## Instructions for the task
Substitute "12 AUG 2025" for every occurrence of "12 AVG 2025" in the text of each entry below, and reproduce all other text unchanged.

## The input
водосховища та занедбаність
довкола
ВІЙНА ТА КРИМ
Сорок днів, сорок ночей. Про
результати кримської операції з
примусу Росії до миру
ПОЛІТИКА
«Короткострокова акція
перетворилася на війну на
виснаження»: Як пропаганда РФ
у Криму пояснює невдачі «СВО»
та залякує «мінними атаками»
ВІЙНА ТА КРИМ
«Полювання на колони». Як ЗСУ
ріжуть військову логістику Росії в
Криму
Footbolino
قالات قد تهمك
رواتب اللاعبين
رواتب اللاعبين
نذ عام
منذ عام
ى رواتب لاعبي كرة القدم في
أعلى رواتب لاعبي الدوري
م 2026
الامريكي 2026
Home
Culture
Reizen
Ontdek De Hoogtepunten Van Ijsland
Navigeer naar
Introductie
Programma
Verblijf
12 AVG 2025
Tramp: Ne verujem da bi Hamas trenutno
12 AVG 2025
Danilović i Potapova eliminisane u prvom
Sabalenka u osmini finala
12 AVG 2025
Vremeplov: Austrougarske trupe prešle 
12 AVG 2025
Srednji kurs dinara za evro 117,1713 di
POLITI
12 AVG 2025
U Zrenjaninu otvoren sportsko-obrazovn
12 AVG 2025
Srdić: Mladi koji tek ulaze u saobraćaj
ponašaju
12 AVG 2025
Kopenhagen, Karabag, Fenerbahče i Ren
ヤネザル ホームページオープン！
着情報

## Answer to the exercise
водосховища та занедбаність
довкола
ВІЙНА ТА КРИМ
Сорок днів, сорок ночей. Про
результати кримської операції з
примусу Росії до миру
ПОЛІТИКА
«Короткострокова акція
перетворилася на війну на
виснаження»: Як пропаганда РФ
у Криму пояснює невдачі «СВО»
та залякує «мінними атаками»
ВІЙНА ТА КРИМ
«Полювання на колони». Як ЗСУ
ріжуть військову логістику Росії в
Криму
Footbolino
قالات قد تهمك
رواتب اللاعبين
رواتب اللاعبين
نذ عام
منذ عام
ى رواتب لاعبي كرة القدم في
أعلى رواتب لاعبي الدوري
م 2026
الامريكي 2026
Home
Culture
Reizen
Ontdek De Hoogtepunten Van Ijsland
Navigeer naar
Introductie
Programma
Verblijf
12 AUG 2025
Tramp: Ne verujem da bi Hamas trenutno
12 AUG 2025
Danilović i Potapova eliminisane u prvom
Sabalenka u osmini finala
12 AUG 2025
Vremeplov: Austrougarske trupe prešle 
12 AUG 2025
Srednji kurs dinara za evro 117,1713 di
POLITI
12 AUG 2025
U Zrenjaninu otvoren sportsko-obrazovn
12 AUG 2025
Srdić: Mladi koji tek ulaze u saobraćaj
ponašaju
12 AUG 2025
Kopenhagen, Karabag, Fenerbahče i Ren
ヤネザル ホームページオープン！
着情報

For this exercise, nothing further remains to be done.